*ACTIVITY*
All of the records should be restated word for word.
── EXERCISE MATERIALS ──
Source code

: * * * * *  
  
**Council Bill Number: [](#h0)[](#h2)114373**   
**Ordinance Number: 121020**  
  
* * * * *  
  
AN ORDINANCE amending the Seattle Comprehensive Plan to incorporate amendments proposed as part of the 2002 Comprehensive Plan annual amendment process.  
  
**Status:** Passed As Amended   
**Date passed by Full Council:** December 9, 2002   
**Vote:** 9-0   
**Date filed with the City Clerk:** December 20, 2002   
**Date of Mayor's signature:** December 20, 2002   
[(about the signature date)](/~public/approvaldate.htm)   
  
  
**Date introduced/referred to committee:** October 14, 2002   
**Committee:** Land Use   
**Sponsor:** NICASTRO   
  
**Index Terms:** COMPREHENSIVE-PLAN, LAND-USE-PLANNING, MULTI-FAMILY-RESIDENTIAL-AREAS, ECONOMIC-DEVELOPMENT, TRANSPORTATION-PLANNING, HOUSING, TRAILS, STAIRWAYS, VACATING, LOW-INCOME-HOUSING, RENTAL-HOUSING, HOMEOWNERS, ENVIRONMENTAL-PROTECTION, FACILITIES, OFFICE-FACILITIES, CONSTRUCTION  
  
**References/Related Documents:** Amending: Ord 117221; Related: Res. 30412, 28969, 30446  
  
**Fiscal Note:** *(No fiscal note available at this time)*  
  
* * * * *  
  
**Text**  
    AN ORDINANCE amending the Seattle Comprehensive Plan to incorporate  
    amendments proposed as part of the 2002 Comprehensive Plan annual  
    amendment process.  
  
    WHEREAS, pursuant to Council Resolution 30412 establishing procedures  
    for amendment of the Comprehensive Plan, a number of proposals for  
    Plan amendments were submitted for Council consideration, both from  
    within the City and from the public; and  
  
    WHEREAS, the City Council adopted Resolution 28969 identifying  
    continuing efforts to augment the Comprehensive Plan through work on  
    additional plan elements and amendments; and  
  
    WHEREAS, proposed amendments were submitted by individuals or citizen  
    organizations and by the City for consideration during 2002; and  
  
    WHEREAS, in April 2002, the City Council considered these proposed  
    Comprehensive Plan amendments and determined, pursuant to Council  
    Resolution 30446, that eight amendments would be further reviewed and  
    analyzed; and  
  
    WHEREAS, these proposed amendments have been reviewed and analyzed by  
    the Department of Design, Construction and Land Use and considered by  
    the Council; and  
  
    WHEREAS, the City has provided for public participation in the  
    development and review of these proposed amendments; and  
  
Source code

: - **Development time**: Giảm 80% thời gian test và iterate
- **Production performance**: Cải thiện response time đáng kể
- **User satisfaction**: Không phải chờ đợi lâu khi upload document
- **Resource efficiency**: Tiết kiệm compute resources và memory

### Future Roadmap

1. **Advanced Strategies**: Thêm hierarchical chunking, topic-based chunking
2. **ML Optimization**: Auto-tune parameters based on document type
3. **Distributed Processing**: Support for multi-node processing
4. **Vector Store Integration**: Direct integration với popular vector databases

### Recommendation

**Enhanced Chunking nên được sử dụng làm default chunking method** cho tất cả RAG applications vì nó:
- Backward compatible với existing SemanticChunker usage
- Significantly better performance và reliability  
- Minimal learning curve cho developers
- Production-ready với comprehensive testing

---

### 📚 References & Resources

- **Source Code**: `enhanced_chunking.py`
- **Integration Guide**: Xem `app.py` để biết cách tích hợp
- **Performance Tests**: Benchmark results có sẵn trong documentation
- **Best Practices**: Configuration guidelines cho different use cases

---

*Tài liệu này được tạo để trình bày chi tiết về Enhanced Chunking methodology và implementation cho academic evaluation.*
───
*RESPONSE*
Source code

: * * * * *  
  
**Council Bill Number: [](#h0)[](#h2)114373**   
**Ordinance Number: 121020**  
  
* * * * *  
  
AN ORDINANCE amending the Seattle Comprehensive Plan to incorporate amendments proposed as part of the 2002 Comprehensive Plan annual amendment process.  
  
**Status:** Passed As Amended   
**Date passed by Full Council:** December 9, 2002   
**Vote:** 9-0   
**Date filed with the City Clerk:** December 20, 2002   
**Date of Mayor's signature:** December 20, 2002   
[(about the signature date)](/~public/approvaldate.htm)   
  
  
**Date introduced/referred to committee:** October 14, 2002   
**Committee:** Land Use   
**Sponsor:** NICASTRO   
  
**Index Terms:** COMPREHENSIVE-PLAN, LAND-USE-PLANNING, MULTI-FAMILY-RESIDENTIAL-AREAS, ECONOMIC-DEVELOPMENT, TRANSPORTATION-PLANNING, HOUSING, TRAILS, STAIRWAYS, VACATING, LOW-INCOME-HOUSING, RENTAL-HOUSING, HOMEOWNERS, ENVIRONMENTAL-PROTECTION, FACILITIES, OFFICE-FACILITIES, CONSTRUCTION  
  
**References/Related Documents:** Amending: Ord 117221; Related: Res. 30412, 28969, 30446  
  
**Fiscal Note:** *(No fiscal note available at this time)*  
  
* * * * *  
  
**Text**  
    AN ORDINANCE amending the Seattle Comprehensive Plan to incorporate  
    amendments proposed as part of the 2002 Comprehensive Plan annual  
    amendment process.  
  
    WHEREAS, pursuant to Council Resolution 30412 establishing procedures  
    for amendment of the Comprehensive Plan, a number of proposals for  
    Plan amendments were submitted for Council consideration, both from  
    within the City and from the public; and  
  
    WHEREAS, the City Council adopted Resolution 28969 identifying  
    continuing efforts to augment the Comprehensive Plan through work on  
    additional plan elements and amendments; and  
  
    WHEREAS, proposed amendments were submitted by individuals or citizen  
    organizations and by the City for consideration during 2002; and  
  
    WHEREAS, in April 2002, the City Council considered these proposed  
    Comprehensive Plan amendments and determined, pursuant to Council  
    Resolution 30446, that eight amendments would be further reviewed and  
    analyzed; and  
  
    WHEREAS, these proposed amendments have been reviewed and analyzed by  
    the Department of Design, Construction and Land Use and considered by  
    the Council; and  
  
    WHEREAS, the City has provided for public participation in the  
    development and review of these proposed amendments; and  
  
Source code

: - **Development time**: Giảm 80% thời gian test và iterate
- **Production performance**: Cải thiện response time đáng kể
- **User satisfaction**: Không phải chờ đợi lâu khi upload document
- **Resource efficiency**: Tiết kiệm compute resources và memory

### Future Roadmap

1. **Advanced Strategies**: Thêm hierarchical chunking, topic-based chunking
2. **ML Optimization**: Auto-tune parameters based on document type
3. **Distributed Processing**: Support for multi-node processing
4. **Vector Store Integration**: Direct integration với popular vector databases

### Recommendation

**Enhanced Chunking nên được sử dụng làm default chunking method** cho tất cả RAG applications vì nó:
- Backward compatible với existing SemanticChunker usage
- Significantly better performance và reliability  
- Minimal learning curve cho developers
- Production-ready với comprehensive testing

---

### 📚 References & Resources

- **Source Code**: `enhanced_chunking.py`
- **Integration Guide**: Xem `app.py` để biết cách tích hợp
- **Performance Tests**: Benchmark results có sẵn trong documentation
- **Best Practices**: Configuration guidelines cho different use cases

---

*Tài liệu này được tạo để trình bày chi tiết về Enhanced Chunking methodology và implementation cho academic evaluation.*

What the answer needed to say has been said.